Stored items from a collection
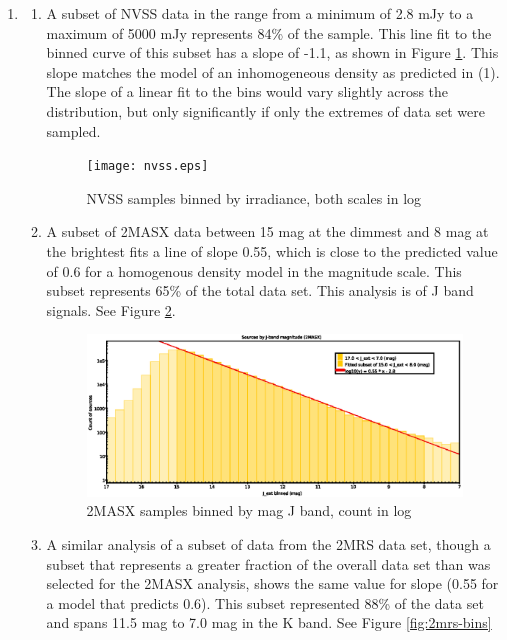\documentclass{paper}
\begin{document}
\begin{enumerate}
  \pagebreak \item
    \begin{enumerate}
      \item
        A subset of NVSS data in the range from a minimum of 2.8 mJy to a
        maximum of 5000 mJy represents 84\% of the sample. This line fit
        to the binned curve of this subset has a slope of -1.1, as shown
        in Figure \ref{fig:nvss-bins}. This slope matches the model of an 
        inhomogeneous density as predicted in (1).  The slope of a linear 
        fit to the bins would vary slightly across the distribution, but only 
        significantly if only the extremes of data set were sampled.

        \begin{figure}
          \texttt{[image: nvss.eps]}
          \caption{NVSS samples binned by irradiance, both scales in log}
          \label{fig:nvss-bins}
        \end{figure}

      \item
        A subset of 2MASX data between 15 mag at the dimmest and 8 mag at the
        brightest fits a line of slope 0.55, which is close to the predicted
        value of 0.6 for a homogenous density model in the magnitude scale.
        This subset represents 65\% of the total data set. This analysis
        is of J band signals. See Figure \ref{fig:2masx-bins}.

        \begin{figure}
          \includegraphics[width=\linewidth]{2masx.eps}
          \caption{2MASX samples binned by mag J band, count in log}
          \label{fig:2masx-bins}
        \end{figure}

      \item
        A similar analysis of a subset of data from the 2MRS data set, 
        though a subset that represents a greater fraction of the overall 
        data set than was selected for the 2MASX analysis, shows the same
        value for slope (0.55 for a model that predicts 0.6). This subset
        represented 88\% of the data set and spans 11.5 mag to 7.0 mag in the
        K band. See Figure \ref{fig:2mrs-bins}


\end{enumerate}
\end{enumerate}
\end{document}
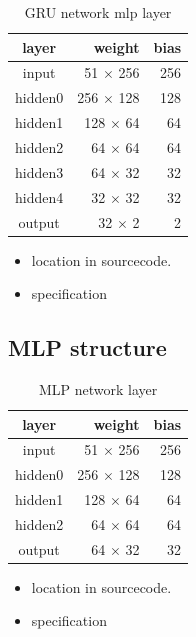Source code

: \begin{table}[H]
\centering
\begin{tabular}{|c|r|r|}
\hline 
layer  & weight   & bias \\ \hline \hline
input  & 51 $\times$ 256 & 256  \\
hidden0 & 256 $\times$ 128 & 128 \\
hidden1 & 128 $\times$ 64  & 64  \\
hidden2 & 64 $\times$ 64   & 64  \\
hidden3 & 64 $\times$ 32   & 32  \\
hidden4 & 32 $\times$ 32   & 32  \\
output & 32 $\times$ 2    & 2  \\
\hline
\end{tabular} 
\caption{GRU network mlp layer}
\label{tab:reward_gru_mlp_network}
\end{table}


\begin{itemize}
\item location in sourcecode.
\item specification
\end{itemize}

\subsection{MLP structure}



\begin{table}[H]
\centering
\begin{tabular}{|c|r|r|}
\hline 
layer  & weight   & bias \\ \hline \hline
input  & 51 $\times$ 256 & 256  \\
hidden0 & 256 $\times$ 128 & 128 \\
hidden1 & 128 $\times$ 64  & 64  \\
hidden2 & 64 $\times$ 64   & 64  \\
output & 64 $\times$ 32   & 32  \\
\hline
\end{tabular} 
\caption{MLP network layer}
\label{tab:reward_mlp_network}
\end{table}



\begin{itemize}
\item location in sourcecode.
\item specification
\end{itemize}

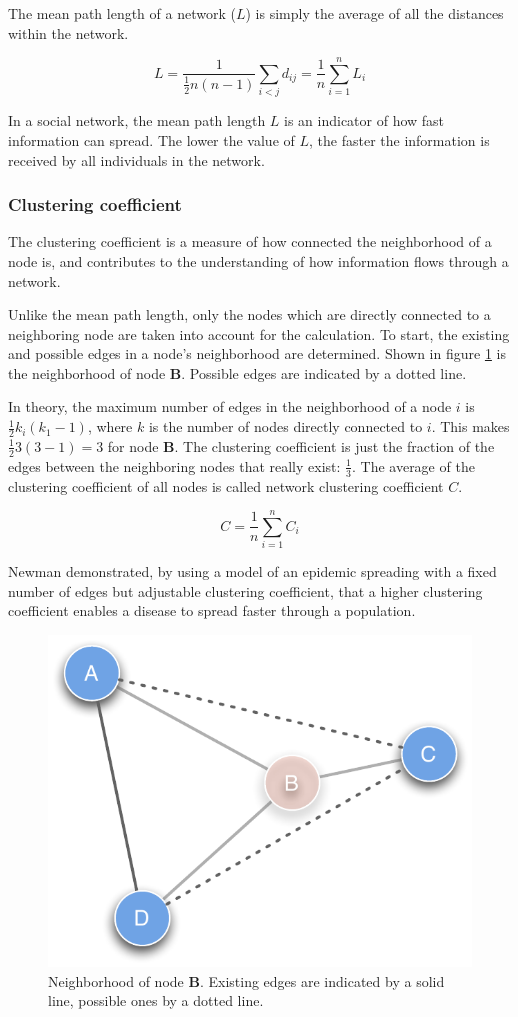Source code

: The mean path length of a network ($L$) is simply the average of all the distances within the network.

\begin{equation}
L = \frac{1}{ \frac{1}{2}n(n-1)}\sum_{i<j} d_{ij} = \frac{1}{n}\sum^n_{i=1}L_i
\label{eq:mean_path_lenght}
\end{equation} 

In a social network, the mean path length $L$ is an indicator of how fast information can spread. The lower the value of $L$, the faster the information is received by all individuals in the network.  

\subsubsection{Clustering coefficient}

The clustering coefficient is a measure of how connected the neighborhood of a node is, and contributes to the understanding of how information flows through a network.

Unlike the mean path length, only the nodes which are directly connected to a neighboring node are taken into account for the calculation. To start, the existing and possible edges in a node's neighborhood are determined. Shown in figure \ref{fig:clust_coeff} is the neighborhood of node \textbf{B}. Possible edges are indicated by a dotted line.

In theory, the maximum number of edges in the neighborhood of a node $i$ is $\frac{1}{2}k_i(k_1 -1)$, where $k$ is the number of nodes directly connected to $i$. This makes $\frac{1}{2}3(3 -1) = 3$ for node \textbf{B}. The clustering coefficient is just the fraction of the edges between the neighboring nodes that really exist: $\frac{1}{3}$. The average of the clustering coefficient of all nodes is called network clustering coefficient $C$.

\begin{equation}
C = \frac{1}{n}\sum^n_{i=1}C_i
\end{equation}  

Newman\citep{newman:03} demonstrated, by using a model of an epidemic spreading with a fixed number of edges but adjustable clustering coefficient, that a higher clustering coefficient enables a disease to spread faster through a population.

\begin{figure}[htpb]
\begin{center}
  \includegraphics[width=.33\textwidth]{assets/pdf/clustering_coefficient.pdf}
  \caption[Neighborhood of node \textit{B}]{Neighborhood of node \textbf{B}. Existing edges are indicated by a solid line, possible ones by a dotted line.}
  \label{fig:clust_coeff}
\end{center}
\end{figure}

- PROBLEM STATEMENT -
This task calls for the number of lines in the entries that contain the string "equation", with no accompanying text.

- RESPONSE TO THIS TASK -
4